**Activity**
Every line in the data below that holds "input" should be found and copied.

**Task data**
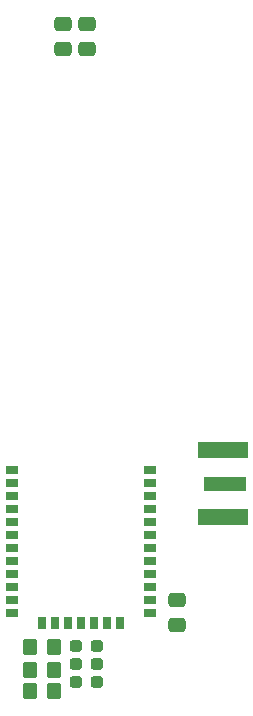
<source format=gtp>
G04 #@! TF.GenerationSoftware,KiCad,Pcbnew,6.0.10*
G04 #@! TF.CreationDate,2023-06-20T13:54:12-05:00*
G04 #@! TF.ProjectId,sensor_sigfox_1,73656e73-6f72-45f7-9369-67666f785f31,rev?*
G04 #@! TF.SameCoordinates,Original*
G04 #@! TF.FileFunction,Paste,Top*
G04 #@! TF.FilePolarity,Positive*
%FSLAX46Y46*%
G04 Gerber Fmt 4.6, Leading zero omitted, Abs format (unit mm)*
G04 Created by KiCad (PCBNEW 6.0.10) date 2023-06-20 13:54:12*
%MOMM*%
%LPD*%
G01*
G04 APERTURE LIST*
G04 Aperture macros list*
%AMRoundRect*
0 Rectangle with rounded corners*
0 $1 Rounding radius*
0 $2 $3 $4 $5 $6 $7 $8 $9 X,Y pos of 4 corners*
0 Add a 4 corners polygon primitive as box body*
4,1,4,$2,$3,$4,$5,$6,$7,$8,$9,$2,$3,0*
0 Add four circle primitives for the rounded corners*
1,1,$1+$1,$2,$3*
1,1,$1+$1,$4,$5*
1,1,$1+$1,$6,$7*
1,1,$1+$1,$8,$9*
0 Add four rect primitives between the rounded corners*
20,1,$1+$1,$2,$3,$4,$5,0*
20,1,$1+$1,$4,$5,$6,$7,0*
20,1,$1+$1,$6,$7,$8,$9,0*
20,1,$1+$1,$8,$9,$2,$3,0*%
G04 Aperture macros list end*
%ADD10RoundRect,0.250000X-0.350000X-0.450000X0.350000X-0.450000X0.350000X0.450000X-0.350000X0.450000X0*%
%ADD11RoundRect,0.250000X0.475000X-0.337500X0.475000X0.337500X-0.475000X0.337500X-0.475000X-0.337500X0*%
%ADD12R,1.000000X0.700000*%
%ADD13R,0.700000X1.000000*%
%ADD14RoundRect,0.237500X0.287500X0.237500X-0.287500X0.237500X-0.287500X-0.237500X0.287500X-0.237500X0*%
%ADD15R,3.600000X1.270000*%
%ADD16R,4.200000X1.350000*%
G04 APERTURE END LIST*
D10*
X122936000Y-92710000D03*
X124936000Y-92710000D03*
D11*
X125730000Y-40132000D03*
X125730000Y-38057000D03*
X127762000Y-40132000D03*
X127762000Y-38057000D03*
D12*
X121394000Y-75825000D03*
X121394000Y-76925000D03*
X121394000Y-78025000D03*
X121394000Y-79125000D03*
X121394000Y-80225000D03*
X121394000Y-81325000D03*
X121394000Y-82425000D03*
X121394000Y-83525000D03*
X121394000Y-84625000D03*
X121394000Y-85725000D03*
X121394000Y-86825000D03*
X121394000Y-87925000D03*
D13*
X123954000Y-88735000D03*
X125054000Y-88735000D03*
X126154000Y-88735000D03*
X127254000Y-88735000D03*
X128354000Y-88735000D03*
X129454000Y-88735000D03*
X130554000Y-88735000D03*
D12*
X133114000Y-87925000D03*
X133114000Y-86825000D03*
X133114000Y-85725000D03*
X133114000Y-84625000D03*
X133114000Y-83525000D03*
X133114000Y-82425000D03*
X133114000Y-81325000D03*
X133114000Y-80225000D03*
X133114000Y-79125000D03*
X133114000Y-78025000D03*
X133114000Y-76925000D03*
X133114000Y-75825000D03*
D11*
X135382000Y-88921500D03*
X135382000Y-86846500D03*
D14*
X128591000Y-93726000D03*
X126841000Y-93726000D03*
D10*
X122920000Y-90805000D03*
X124920000Y-90805000D03*
D15*
X139446000Y-76962000D03*
D16*
X139246000Y-74137000D03*
X139246000Y-79787000D03*
D14*
X128577000Y-90678000D03*
X126827000Y-90678000D03*
D10*
X122936000Y-94488000D03*
X124936000Y-94488000D03*
D14*
X128591000Y-92202000D03*
X126841000Y-92202000D03*
M02*

</source>
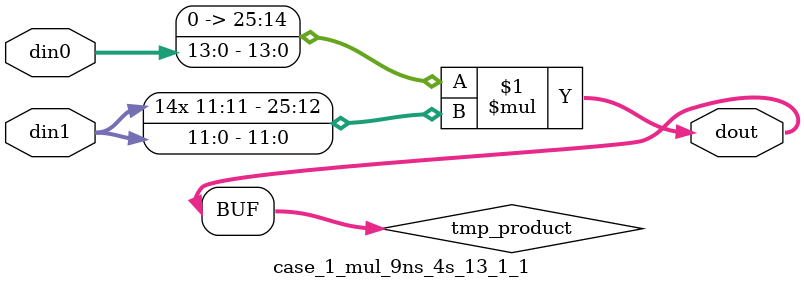
<source format=v>

`timescale 1 ns / 1 ps

 (* use_dsp = "no" *)  module case_1_mul_9ns_4s_13_1_1(din0, din1, dout);
parameter ID = 1;
parameter NUM_STAGE = 0;
parameter din0_WIDTH = 14;
parameter din1_WIDTH = 12;
parameter dout_WIDTH = 26;

input [din0_WIDTH - 1 : 0] din0; 
input [din1_WIDTH - 1 : 0] din1; 
output [dout_WIDTH - 1 : 0] dout;

wire signed [dout_WIDTH - 1 : 0] tmp_product;

























assign tmp_product = $signed({1'b0, din0}) * $signed(din1);










assign dout = tmp_product;





















endmodule

</source>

**Your response**
input [din0_WIDTH - 1 : 0] din0; 
input [din1_WIDTH - 1 : 0] din1; 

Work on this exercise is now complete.